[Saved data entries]

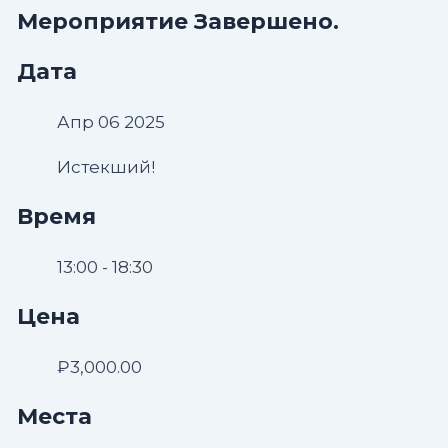
Мероприятие Завершено.
Дата
Апр 06 2025
Истекший!
Время
13:00 - 18:30
Цена
₽3,000.00
Места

## [About this exercise]
Without including any pictures, output each entry above exactly as it appears.

## [The answer]
Мероприятие Завершено.
Дата
Апр 06 2025
Истекший!
Время
13:00 - 18:30
Цена
₽3,000.00
Места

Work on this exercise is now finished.